Kini CSG sudah membuka cabang di Senen dan Kebayoran Baru, dan
peserta kursus komputernya 210 orang.
Akademi llmu Komputer (AIK) di Lapangan Banteng pun, sebuah
lembaga lain, kebanjiran peminat. Jumlah mahasiswa kini 1.500
orang, lebih 10 kali lipat dibanding ketika AIK didirikan dua
tahun lalu.
Dan Institut llmu Komputer (IIK) Grogol--juga berdiri
1978--tahun ini menerima mahasiswa baru 240 orang. Padahal yang
mendaftar 3 kali lipat. "IIK memang bukan usaha komersial,"
tutur Soetirto Sadikin MA, Dekan Fakultas Informatika IIK itu.
Di waktu dekat, IIK akan membuka fakultas teknologi komputer dan
manajemen komputer.
Remaja Bandung ternyata tak kalah. Indonesian Computer lnstitute
(ICI) punya 400 siswa, walau biaya belajar cukup mahal di sini.
Mulai tingkat dasar sampai analisa sistem, menurut Dadang
Hermawan, Direktur bidang pendidikannya, perlu biaya Rp 500
ribu.
Bahasa Inggris & Eksakta
Juga Pendidikan Ahli Teknik (PAT) ITB punya jurusan komputer Dan
lembaga kursus lain seperti Institute Computer Bandung alias ICB
(nama ini kacau, memang), Patuba College dan Gelanggang Remaja,
masing-masing paling sedikit punya 100 peserta.

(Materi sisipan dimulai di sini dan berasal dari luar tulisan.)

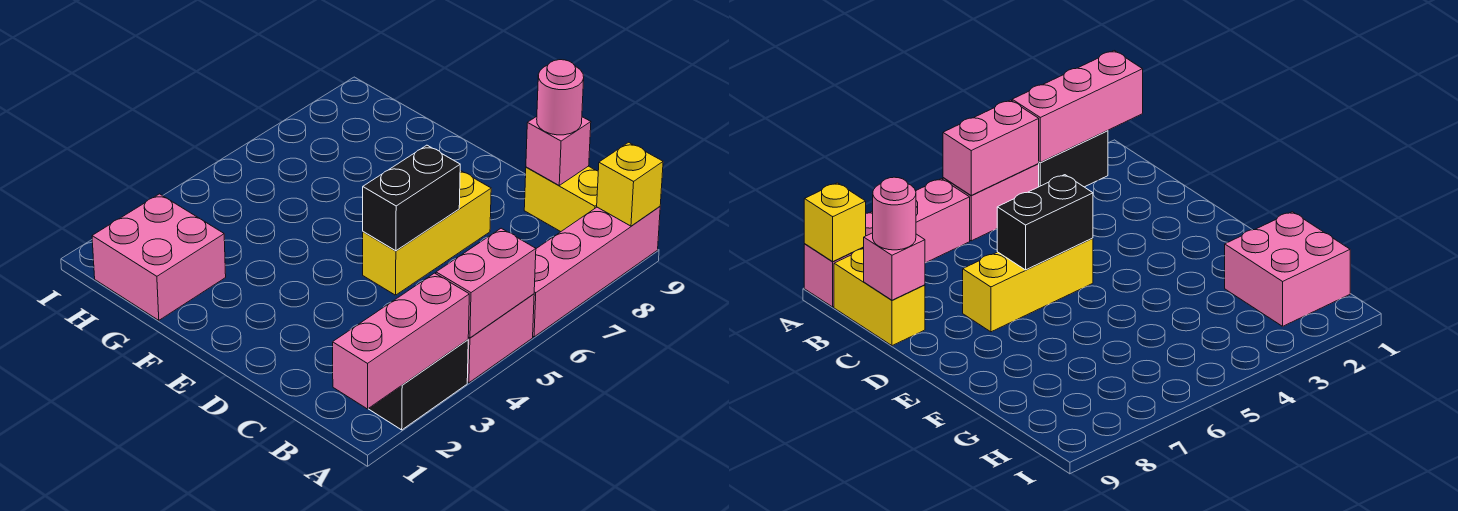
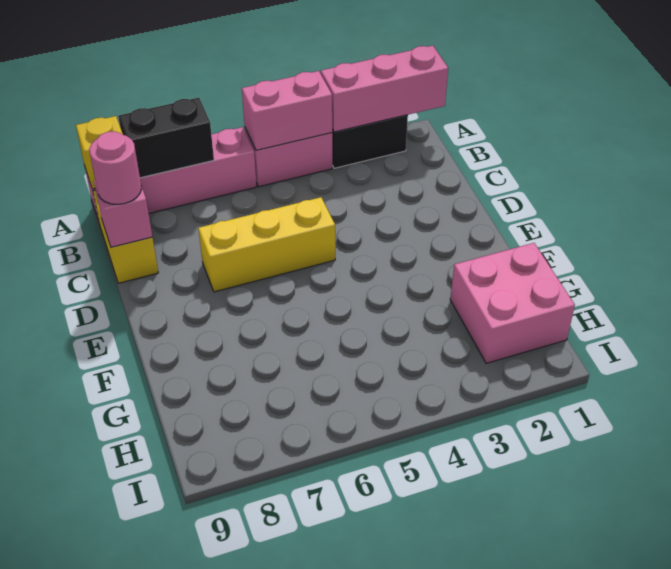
black brick D5:D6 level 2 -> black brick A7:A8 level 2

Di Yogya ada Akademi Aplikasi Komputer (Akakom). Berdiri 1
Oktober tahun lalu, belum lagiberstatus terdaftar --seperti juga
AIK dan IIK--mahasiswanya lumayan: 216.
Kursus atau pendidikan komputer, nampaknya baru muncul setelah
1970-an, bersamaan dengan makin banyaknya komputer digunakan di
negeri ini. Dan peminatnya semakin banyak, meski ada tuntutan
penguasaan bahasa Inggris dan pengetahuan ilmu eksakta (tak
mutlak).
"Karena instruksi bagi komputer mesti diberikan dalam bahasa
Inggris," kata Ariyanto, "penguasaan bahasa Inggris akan banyak
menolong." Juga pengetahuan dasar ilmu eksakta. Waktu IIK baru
dibuka, kata Soetirto, semua tamatan SLA boleh mendaftar. Tapi
hasilnya, yang dari jurusan Sos-Bud banyak yang mengalami
kesulitan belajar. Jadi "tahun ini kami hanya menerima tamatan
SMA IPA dan STM."
Menurut Ariyanto, para agen komputer biasanya memang memberi
semacarn kursus kepada pihak pembeli. Tapi kelihatannya jumlah
komputer yang terjual makin meningkat, sehingga service berupa
kursus harus digilir. Padahal, maunya si pembeli tentu saja
komputer itu segera bisa dimanfaatkan. Faktor inilah kira-kira,
kata Ariyanto, yang menyebabkan kursus komputer cukup kebanjiran
peminat.
Dan belajar komputer mempunyai bermacam tingkatan. Di CSG, untuk
belajar pengetahuan dasar diperlukan waktu 40 jam. Setelah itu
baru bisa belajar 'bahasa komputer', seperti basic (untuk
komputer kecil), cobol (untuk bidang bisnis) dan fortran (untuk
bidang ilmu). Terakhir belajar sistem disain dan analisa
membutuhkan waktu sekitar 50 jam.
Uang kursus hingga tahap belajar sistem disain dan analisa
relatif murah, Rp 160 ribu dan pelajaran bisa ditempuh dalam
waktu 6 bulan.
Itu berbeda dengan pendidikan yang tak hanya bersifat kursus.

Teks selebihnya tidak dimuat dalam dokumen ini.